The definition used by the Centers for Disease Control and Prevention (CDC) and widely adopted for clinical purposes includes (1) evidence of acute encephalopathy manifested by alterations in consciousness and documented, when available, by cerebrospinal fluid with less than 9 × 10 6 /L leukocytes or by biopsy or autopsy evidence of cerebral edema without perivascular or meningeal inflammation in histologic sections of the brain; (2) evidence of liver involvement, including either biopsy or autopsy findings of fatty metamorphosis of the liver if available or, in the absence of such specimens, elevations in liver enzymes (alanine aminotransaminase, aspartate aminotransaminase, or serum ammonia) that typically are more than three times normal levels; and (3) no other more reasonable explanation for the cerebral or hepatic abnormalities. The last requirement emphasizes that Reye syndrome is a diagnosis of exclusion and that every effort should be undertaken to identify other possible causes for the clinical and laboratory abnormalities.
Liver biopsy or autopsy findings are considered characteristic and include panlobular microvesicular fat and mitochondrial abnormalities on electron microscopic examination showing peroxisome swelling and enlarged pleomorphic mitochondria with loss of dense granules. Additional findings include normal bilirubin levels and absence of jaundice. Most patients also have hypoglycemia and a prolonged prothrombin time. The typically elevated cerebrospinal fluid pressure in patients leads to progressive stages of coma.

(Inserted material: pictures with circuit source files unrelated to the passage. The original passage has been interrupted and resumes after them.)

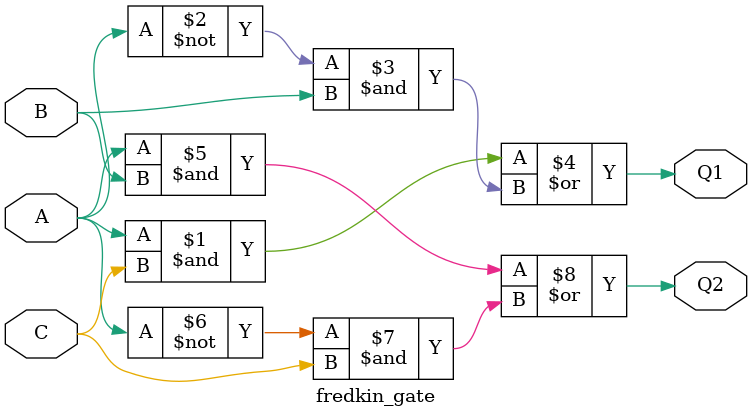
<source format=v>
module fredkin_gate(
    input wire A,B,C,
    output wire Q1, Q2
);

assign Q1 = (A & C) | (~A & B);
assign Q2 = (A & B) | (~A & C);
endmodule

</source>
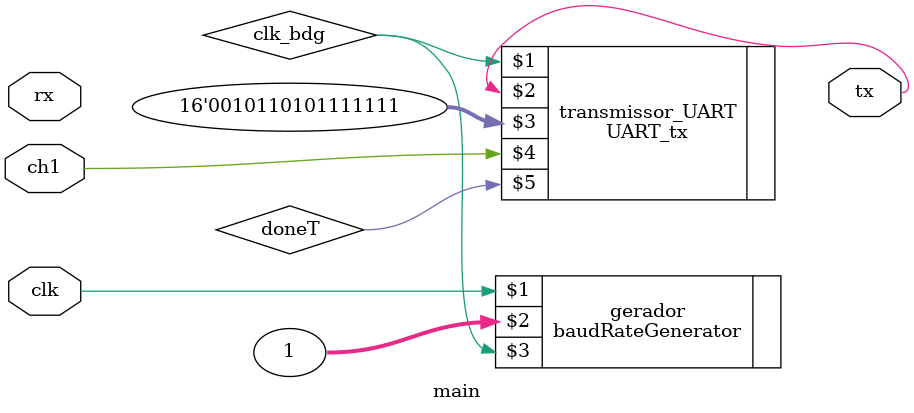
<source format=v>

module main(clk, rx, tx, ch1);
	input  clk; // Clock da placa 50MHz
	input  rx;  // Canal Receptor RX da UART NO F16 GPIO D2
	
	input ch1;
	
	output tx;  // Canal transmissor TX da UART NO F19 GPIO D3

	baudRateGenerator gerador(clk, 1, clk_bdg);
	
	//UART_tx transmissor_UART(clk_bdg, tx, 16'b 0110100100000001, ch1, doneT); //Tela de problema
	//UART_tx transmissor_UART(clk_bdg, tx, 16'b 0110100100101010, ch1, doneT); //Tela de ok
	//UART_tx transmissor_UART(clk_bdg, tx, 16'b 0110100101001101, ch1, doneT); //Tela de umid
	UART_tx transmissor_UART(clk_bdg, tx, 16'b 0010110101111111, ch1, doneT); //Tela de temp
	//UART_tx transmissor_UART(clk_bdg, tx, 16'b 0110100110011011, ch1, doneT); //Tela de desat temp
	//UART_tx transmissor_UART(clk_bdg, tx, 16'b 0110100110101100, ch1, doneT); //Tela de desat hum
/*

0110100110110010  -> 1011001001101001

	input  clk; // Clock da placa 50MHz
	input  rx;  // Canal Receptor RX da UART
	
	inout [7:0]pino_inout;
	
	output tx;  // Canal transmissor TX da UART 
	
	// ### !!!!!!!! Verificar qual pedaço é o comando e qual é o endereço !!!!!!!! ###
	wire [15:0] u_data_r;// Dados que são recebidos pela UART -> !!! [15:8] está o comando [7:0] está o endereço
	wire control;// Um pulso que é ALTO quando a UART termina de receber 2 bytes, BAIXO no tempo restante
	wire clk_bdg;// Clock dividido pelo baud rate para a uart
	
	wire uart_tx_en;
	wire [127:0] sensorBus;
	wire doneT;
	wire [7:0] bufferPronto;
	wire [7:0] bufferUsado;
	wire [15:0] info;
	wire [31:0] pinModule;
	

	baudRateGenerator gerador(clk, 1, clk_bdg);
	
	receptor receptor_UART(clk_bdg, rx, u_data_r, control);	
	
	ENTREGADOR despachante(control, u_data_r[4:0], pinModule);
	
	controlDHT11 cntDHT0(clk, pinModule[0], u_data_r, bufferUsado[0], pino_inout[0], bufferPronto[0], sensorBus[15:0]);
	controlDHT11 cntDHT1(clk, pinModule[1], u_data_r, bufferUsado[1], pino_inout[1], bufferPronto[1], sensorBus[31:16]);
	controlDHT11 cntDHT2(clk, pinModule[2], u_data_r, bufferUsado[2], pino_inout[2], bufferPronto[2], sensorBus[47:32]);
	controlDHT11 cntDHT3(clk, pinModule[3], u_data_r, bufferUsado[3], pino_inout[3], bufferPronto[3], sensorBus[63:48]);
	controlDHT11 cntDHT4(clk, pinModule[4], u_data_r, bufferUsado[4], pino_inout[4], bufferPronto[4], sensorBus[79:64]);
	controlDHT11 cntDHT5(clk, pinModule[5], u_data_r, bufferUsado[5], pino_inout[5], bufferPronto[5], sensorBus[95:80]);
	controlDHT11 cntDHT6(clk, pinModule[6], u_data_r, bufferUsado[6], pino_inout[6], bufferPronto[6], sensorBus[111:96]);
	controlDHT11 cntDHT7(clk, pinModule[7], u_data_r, bufferUsado[7], pino_inout[7], bufferPronto[7], sensorBus[127:112]);
	
	ESCALONADOR_V3 escal(clk, doneT, sensorBus, bufferPronto, info, bufferUsado, uart_tx_en);
	
	UART_tx transmissor_UART(clk_bdg, tx, info, uart_tx_en, doneT);

*/
endmodule
</source>
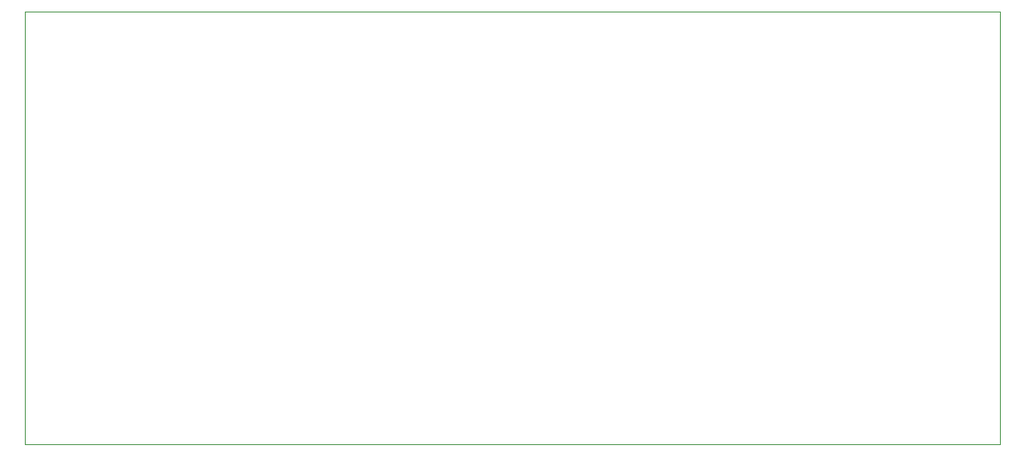
<source format=gbr>
G04 #@! TF.GenerationSoftware,KiCad,Pcbnew,(5.1.2-1)-1*
G04 #@! TF.CreationDate,2020-02-23T09:00:00-05:00*
G04 #@! TF.ProjectId,IO_Board,494f5f42-6f61-4726-942e-6b696361645f,rev?*
G04 #@! TF.SameCoordinates,Original*
G04 #@! TF.FileFunction,Profile,NP*
%FSLAX46Y46*%
G04 Gerber Fmt 4.6, Leading zero omitted, Abs format (unit mm)*
G04 Created by KiCad (PCBNEW (5.1.2-1)-1) date 2020-02-23 09:00:00*
%MOMM*%
%LPD*%
G04 APERTURE LIST*
%ADD10C,0.050000*%
G04 APERTURE END LIST*
D10*
X34036000Y-78740000D02*
X133604000Y-78740000D01*
X34036000Y-34544000D02*
X34036000Y-78740000D01*
X133604000Y-34544000D02*
X34036000Y-34544000D01*
X133604000Y-78740000D02*
X133604000Y-34544000D01*
M02*

</source>
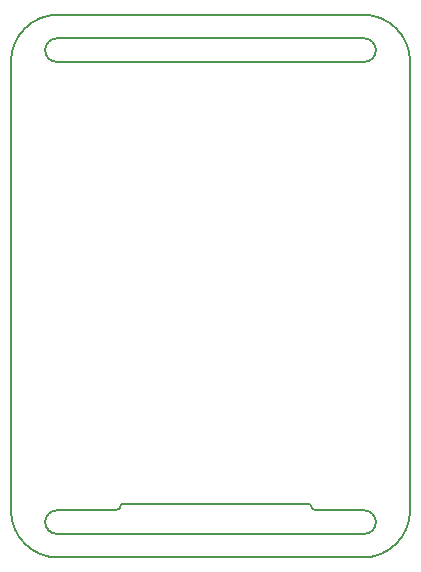
<source format=gbr>
G04 #@! TF.GenerationSoftware,KiCad,Pcbnew,(7.0.0)*
G04 #@! TF.CreationDate,2023-09-20T22:00:44+02:00*
G04 #@! TF.ProjectId,Watchy,57617463-6879-42e6-9b69-6361645f7063,rev?*
G04 #@! TF.SameCoordinates,Original*
G04 #@! TF.FileFunction,Profile,NP*
%FSLAX46Y46*%
G04 Gerber Fmt 4.6, Leading zero omitted, Abs format (unit mm)*
G04 Created by KiCad (PCBNEW (7.0.0)) date 2023-09-20 22:00:44*
%MOMM*%
%LPD*%
G01*
G04 APERTURE LIST*
G04 #@! TA.AperFunction,Profile*
%ADD10C,0.150000*%
G04 #@! TD*
G04 APERTURE END LIST*
D10*
X71600000Y-73150000D02*
G75*
G03*
X72600000Y-74150000I1000000J0D01*
G01*
X72600000Y-112110000D02*
G75*
G03*
X71600000Y-113110000I0J-1000000D01*
G01*
X99600000Y-113110000D02*
G75*
G03*
X98600000Y-112110000I-1000000J0D01*
G01*
X98600000Y-74150000D02*
G75*
G03*
X99600000Y-73150000I0J1000000D01*
G01*
X98600000Y-74150000D02*
X72600000Y-74150000D01*
X72600000Y-72150000D02*
X98600000Y-72150000D01*
X98500000Y-116110000D02*
G75*
G03*
X102500000Y-112110000I0J4000000D01*
G01*
X68700000Y-112110000D02*
G75*
G03*
X72700000Y-116110000I4000000J0D01*
G01*
X102500000Y-74150000D02*
G75*
G03*
X98500000Y-70150000I-4000000J0D01*
G01*
X102500000Y-112110000D02*
X102500000Y-74150000D01*
X77550000Y-112110000D02*
G75*
G03*
X78050000Y-111610000I0J500000D01*
G01*
X94050000Y-111610000D02*
G75*
G03*
X94550000Y-112110000I500000J0D01*
G01*
X98600000Y-112110000D02*
X94550000Y-112110000D01*
X78050000Y-111610000D02*
X94050000Y-111610000D01*
X68700000Y-112110000D02*
X68700000Y-74150000D01*
X98500000Y-70150000D02*
X72700000Y-70150000D01*
X98600000Y-114110000D02*
G75*
G03*
X99600000Y-113110000I0J1000000D01*
G01*
X98600000Y-114110000D02*
X72600000Y-114110000D01*
X72600000Y-112110000D02*
X77550000Y-112110000D01*
X72700000Y-116110000D02*
X98500000Y-116110000D01*
X72700000Y-70150000D02*
G75*
G03*
X68700000Y-74150000I0J-4000000D01*
G01*
X99600000Y-73150000D02*
G75*
G03*
X98600000Y-72150000I-1000000J0D01*
G01*
X71600000Y-113110000D02*
G75*
G03*
X72600000Y-114110000I1000000J0D01*
G01*
X72600000Y-72150000D02*
G75*
G03*
X71600000Y-73150000I0J-1000000D01*
G01*
M02*

</source>
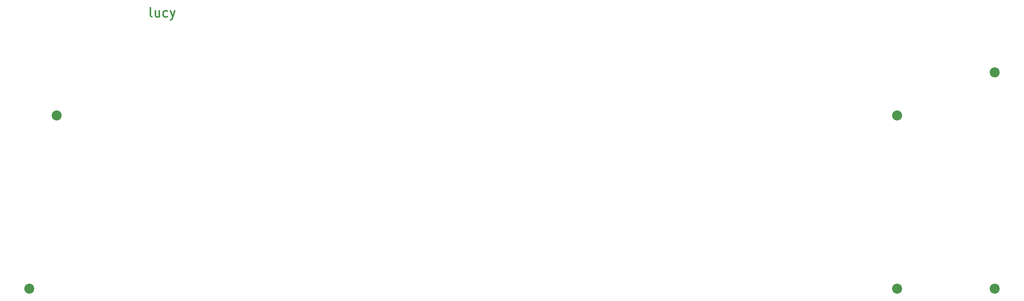
<source format=gbr>
G04 #@! TF.GenerationSoftware,KiCad,Pcbnew,(6.0.5-0)*
G04 #@! TF.CreationDate,2022-08-30T21:52:40-05:00*
G04 #@! TF.ProjectId,plate,706c6174-652e-46b6-9963-61645f706362,rev?*
G04 #@! TF.SameCoordinates,Original*
G04 #@! TF.FileFunction,Soldermask,Top*
G04 #@! TF.FilePolarity,Negative*
%FSLAX46Y46*%
G04 Gerber Fmt 4.6, Leading zero omitted, Abs format (unit mm)*
G04 Created by KiCad (PCBNEW (6.0.5-0)) date 2022-08-30 21:52:40*
%MOMM*%
%LPD*%
G01*
G04 APERTURE LIST*
%ADD10C,0.300000*%
%ADD11C,2.200000*%
G04 APERTURE END LIST*
D10*
X192381636Y-37814167D02*
X192191160Y-37718929D01*
X192095922Y-37528453D01*
X192095922Y-35814167D01*
X194000684Y-36480834D02*
X194000684Y-37814167D01*
X193143541Y-36480834D02*
X193143541Y-37528453D01*
X193238779Y-37718929D01*
X193429255Y-37814167D01*
X193714970Y-37814167D01*
X193905446Y-37718929D01*
X194000684Y-37623691D01*
X195810208Y-37718929D02*
X195619731Y-37814167D01*
X195238779Y-37814167D01*
X195048303Y-37718929D01*
X194953065Y-37623691D01*
X194857827Y-37433215D01*
X194857827Y-36861786D01*
X194953065Y-36671310D01*
X195048303Y-36576072D01*
X195238779Y-36480834D01*
X195619731Y-36480834D01*
X195810208Y-36576072D01*
X196476874Y-36480834D02*
X196953065Y-37814167D01*
X197429255Y-36480834D02*
X196953065Y-37814167D01*
X196762589Y-38290358D01*
X196667351Y-38385596D01*
X196476874Y-38480834D01*
D11*
X377428442Y-97631332D03*
X377429670Y-50006460D03*
X355997174Y-97631332D03*
X165497014Y-97631332D03*
X355997174Y-59531300D03*
X171450144Y-59531300D03*
M02*

</source>
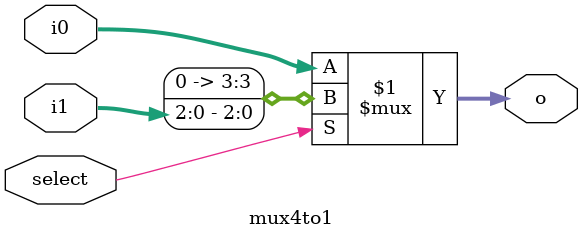
<source format=v>
module top_module (
    input clk,
    input reset,
    input [3:0] a,
    input [3:0] b,
    input ctrl,
    output [3:0] out_adder,
    output [2:0] out_comparator
);

wire [3:0] adder_output;
wire [2:0] comparator_output;
wire [3:0] mux_output;

// Instantiate adder module
adder adder_inst (
    .a(a),
    .b(b),
    .sum(adder_output)
);

// Instantiate comparator module
comparator comparator_inst (
    .a(a),
    .b(b),
    .result(comparator_output)
);

// Instantiate multiplexer module
mux4to1 mux_inst (
    .select(ctrl),
    .i0(adder_output),
    .i1(comparator_output),
    .o(mux_output)
);

assign out_adder = mux_output[3:0];
assign out_comparator = mux_output[2:0];

endmodule

module adder (
    input [3:0] a,
    input [3:0] b,
    output [3:0] sum
);
    assign sum = a + b;
endmodule

module comparator (
    input [3:0] a,
    input [3:0] b,
    output [2:0] result
);
    assign result = (a > b) ? 3'b100 : (a == b) ? 3'b010 : 3'b001;
endmodule

module mux4to1 (
    input select,
    input [3:0] i0,
    input [2:0] i1,
    output [3:0] o
);
    assign o = select ? {1'b0, i1} : i0;
endmodule
</source>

Staging criteria for Reye syndrome have been used to define the level of encephalopathy. Patients have been reported with liver involvement but without evidence of encephalopathy. These patients have been described as having stage 0 encephalopathy and, although they do not meet the CDC criteria for Reye syndrome, are considered to have mild disease. Patients with stage I encephalopathy are difficult to arouse and lethargic, whereas patients with stage II are delirious and combative, with some movement. Patients with higher stages of encephalopathy (III to V) cannot be aroused and have progressively deeper stages of coma. These patients have a poor prognosis, with a mortality rate approaching 50% for patients admitted at stage III or greater and 90% for patients admitted at stage V.
Exclusion of other diseases that may resemble Reye syndrome, such as salicylate toxicity, is essential in patients with symptoms resembling this entity. Intensive laboratory investigations should be undertaken to exclude such disorders. In young children, particularly children younger than 3 years, inherited metabolic disorders frequently may mimic Reye syndrome and must be excluded. Such metabolic disorders include disorders of fatty acid oxidation, urea cycle disorders, carnitine transport defects, and organic acidemias. Laboratory studies must be performed for the younger age group to exclude these disorders before a diagnosis of Reye syndrome is made, particularly because some of these disorders can be treated effectively. With the declining incidence of Reye syndrome in the typical age group (5 to 15 years) after virtual elimination of the use of aspirin in children, an increasing number of patients with features of Reye syndrome are in this younger age group and ultimately are found, after careful evaluation, to have one of the many metabolic disorders that mimic this syndrome.
An acute encephalopathy mimicking Reye syndrome was noted in 2010. This 11-year-old boy’s illness was due to the Bacillus cereus emetic toxin cereulide. Ikeda and Sonoda noted a 26-year-old woman with Reye-like syndrome associated with suspected Bordetella pertussis infection and aspirin use.